Professor queniano de escola rural vence o ‘Nobel da Educação’ de 2019
Saiba mais sobre a trajetória de Peter Tabichi, que ensina matemática e física em uma escola com 1 computador para cada 58 alunos; Brasileira é top 10
por Vinícius de Oliveira 24 de março de 2019
Peter Tabichi, professor de matemática e física na escola rural de ensino fundamental Keriko Secondary School, em Nakuru, no Quênia, foi o vencedor do Global Teacher Prize, o “Nobel da Educação”, e leva o prêmio de US$ 1 milhão concedido pela Varkey Foundation.
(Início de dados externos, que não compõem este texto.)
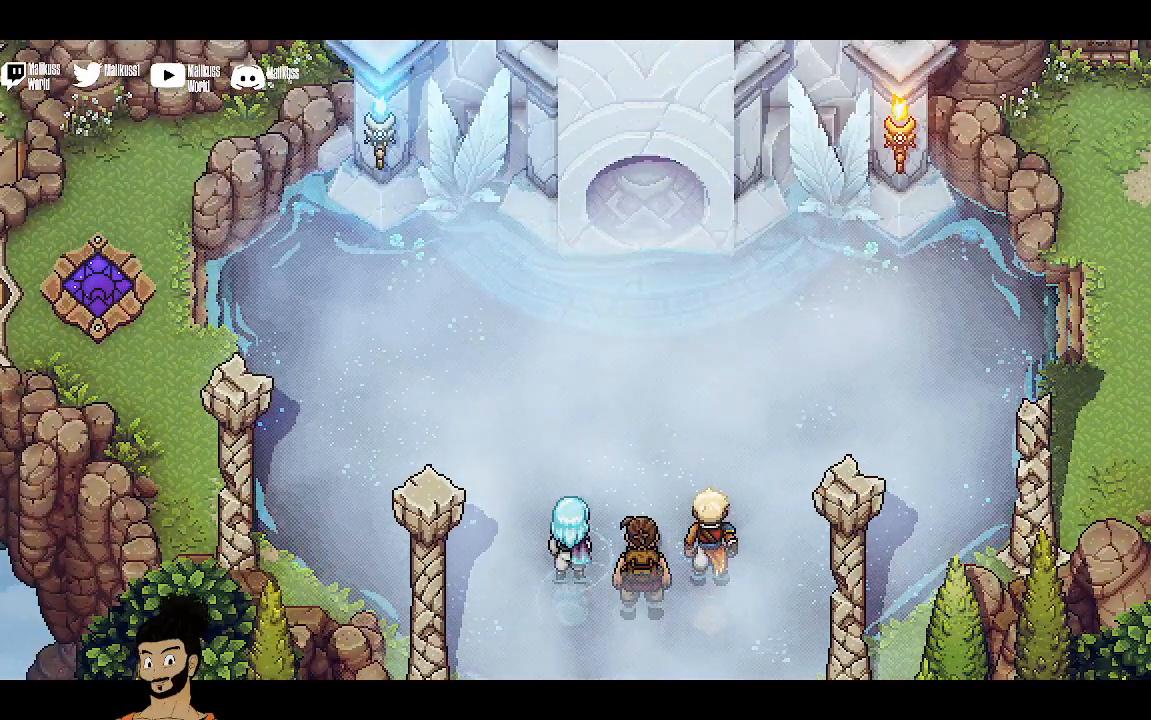
{"buttons": [], "left_stick": "center", "events": []}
O anúncio foi feito neste domingo (24) durante o Global Education and Skills Forum, o Fórum Mundial de Educação e Competências (em tradução livre), que acontece em Dubai, nos Emirados Árabes Unidos. A professora brasileira Débora Garofalo ficou entre os 10 finalistas.
A educação está no sangue de Tabichi, de 36 anos. Filho de pai professor e com primos que também seguem a profissão, ele usa tecnologia para ensinar em uma escola com baixíssima conectividade (um computador para cada 58 alunos). Seus alunos precisam caminhar 7 km por estradas acidentadas para assistir às aulas.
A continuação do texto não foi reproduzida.